Réalisée tous les deux ans, cette enquête évalue les pays selon plusieurs indicateurs liés à la transparence budgétaire, au contrôle des finances publiques et à la participation du public aux processus budgétaires. Avec cette note, le Royaume se classe au troisième rang dans la région MENA, derrière la Jordanie et l’Égypte. Ce positionnement reflète, selon le ministère, l’amélioration de la qualité et de l’accessibilité de l’information budgétaire mise à la disposition du public, notamment à travers le projet de loi de finances, la revue de milieu d’année et le rapport préalable au budget.
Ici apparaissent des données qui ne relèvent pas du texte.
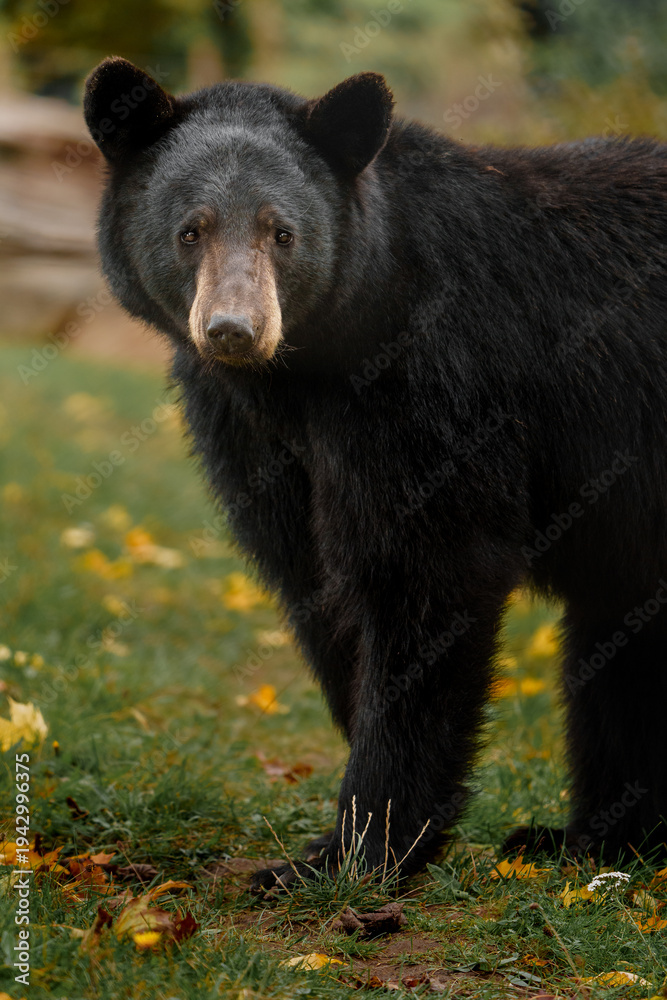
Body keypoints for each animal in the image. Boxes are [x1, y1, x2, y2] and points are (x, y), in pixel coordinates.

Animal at [83, 57, 667, 892]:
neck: (303, 374)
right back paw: (590, 838)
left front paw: (353, 852)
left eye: (282, 232)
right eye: (190, 230)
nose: (233, 331)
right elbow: (311, 576)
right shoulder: (246, 428)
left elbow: (424, 571)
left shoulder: (433, 385)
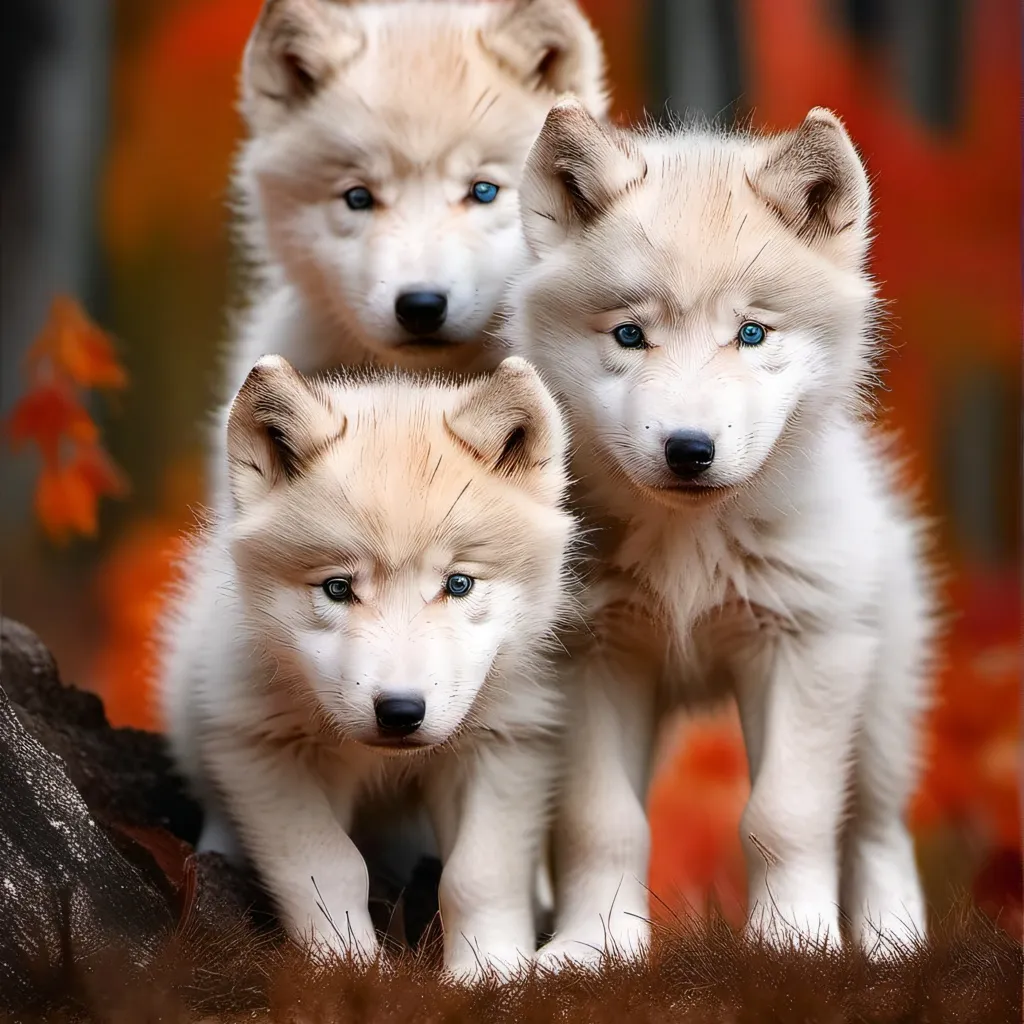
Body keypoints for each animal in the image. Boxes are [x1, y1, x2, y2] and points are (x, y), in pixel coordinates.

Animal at [160, 354, 577, 979]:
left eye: (458, 584)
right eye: (338, 588)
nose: (400, 711)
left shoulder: (505, 745)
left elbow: (477, 878)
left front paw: (489, 975)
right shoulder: (263, 751)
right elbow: (329, 870)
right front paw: (347, 971)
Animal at [508, 100, 937, 966]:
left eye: (752, 334)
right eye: (629, 335)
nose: (689, 448)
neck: (690, 544)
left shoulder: (806, 651)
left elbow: (784, 817)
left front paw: (796, 945)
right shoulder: (592, 662)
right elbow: (603, 823)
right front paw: (593, 949)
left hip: (880, 706)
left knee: (878, 828)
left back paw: (892, 945)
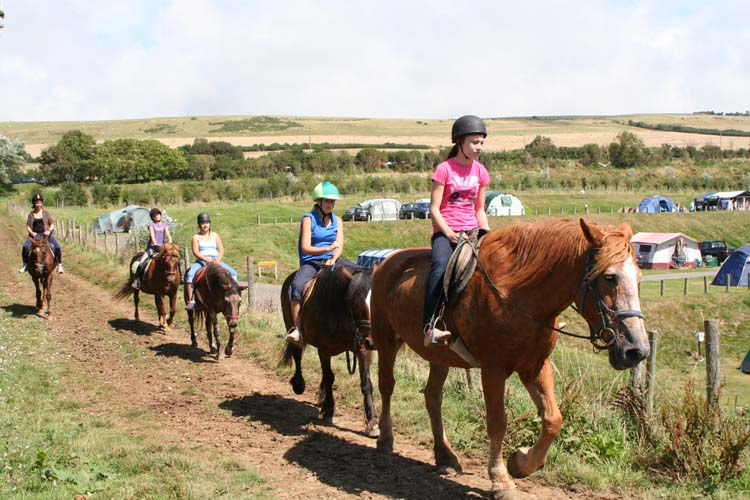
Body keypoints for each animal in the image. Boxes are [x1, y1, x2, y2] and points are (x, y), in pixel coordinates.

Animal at [280, 264, 378, 436]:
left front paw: (372, 422)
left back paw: (322, 397)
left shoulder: (361, 348)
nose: (371, 341)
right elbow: (329, 377)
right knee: (297, 355)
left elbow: (366, 383)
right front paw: (329, 409)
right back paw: (299, 384)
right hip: (290, 324)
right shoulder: (324, 349)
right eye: (354, 302)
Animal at [374, 219, 648, 500]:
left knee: (432, 397)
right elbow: (497, 422)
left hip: (440, 355)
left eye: (639, 279)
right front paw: (500, 480)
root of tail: (387, 261)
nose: (636, 350)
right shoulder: (493, 370)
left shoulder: (536, 366)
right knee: (386, 386)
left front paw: (522, 462)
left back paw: (446, 457)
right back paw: (385, 439)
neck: (518, 294)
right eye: (609, 277)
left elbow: (553, 419)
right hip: (386, 341)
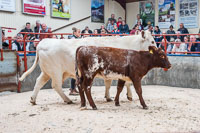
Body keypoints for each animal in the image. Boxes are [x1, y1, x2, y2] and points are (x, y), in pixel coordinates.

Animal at [19, 30, 156, 105]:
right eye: (153, 41)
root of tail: (43, 43)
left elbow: (108, 84)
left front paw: (108, 97)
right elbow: (126, 83)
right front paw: (129, 96)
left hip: (48, 72)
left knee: (38, 82)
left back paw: (33, 100)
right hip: (56, 72)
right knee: (56, 86)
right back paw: (68, 100)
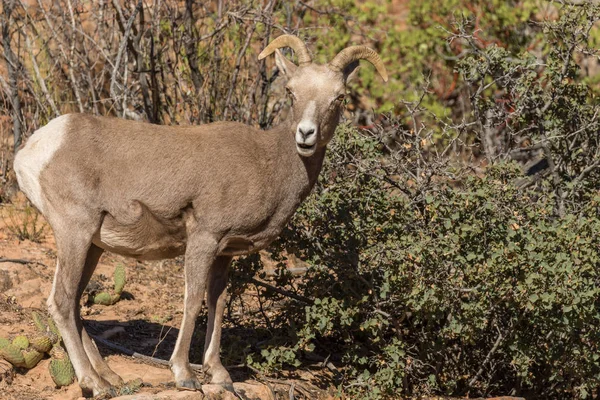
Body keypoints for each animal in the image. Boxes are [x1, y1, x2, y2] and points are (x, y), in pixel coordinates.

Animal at [14, 35, 390, 396]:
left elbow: (217, 302)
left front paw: (220, 375)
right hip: (75, 232)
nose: (306, 135)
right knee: (62, 301)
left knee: (76, 303)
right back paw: (93, 384)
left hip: (92, 245)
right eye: (291, 91)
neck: (268, 163)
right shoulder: (203, 239)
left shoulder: (225, 252)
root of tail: (35, 149)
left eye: (338, 98)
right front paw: (184, 375)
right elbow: (193, 299)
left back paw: (110, 379)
L’enquête fait également ressortir une progression sur le volet du contrôle budgétaire, dont le score atteint 51 points en 2025, contre 43 points en 2023. Cette hausse est notamment liée à une amélioration du score attribué au pouvoir législatif, qui passe de 42 à 55 points, traduisant un renforcement du rôle du Parlement dans le contrôle des finances publiques, aux côtés des institutions de contrôle comme la Cour des comptes.

Le Maroc améliore aussi sa performance sur la participation du public, avec une progression de 60 %, soit 9 points supplémentaires, lui permettant de conserver le deuxième rang régional sur ce critère. Cet indicateur mesure les mécanismes permettant aux citoyens et à la société civile d’interagir avec le processus budgétaire à travers l’accès à l’information, les consultations et les dispositifs de participation.

Le ministère inscrit ces résultats dans le prolongement des réformes engagées ces dernières années, notamment avec la Constitution de 2011, la loi organique relative à la loi de finances adoptée en 2015, ainsi que la législation sur le droit d’accès à l’information. Cette dynamique se prolonge dans le cadre du nouveau Cadre stratégique de réforme des finances publiques 2026-2032, structuré autour de cinq axes, dont la transparence, l’inclusivité et la soutenabilité.

Parmi les chantiers annoncés figurent le développement d’une plateforme dédiée au budget ouvert et le renforcement des mécanismes de participation citoyenne, dans le cadre d’un plan d’actions triennal prévu à partir de 2026. Celui-ci doit préciser les actions à conduire, les responsabilités institutionnelles, le calendrier de déploiement et les modalités de suivi.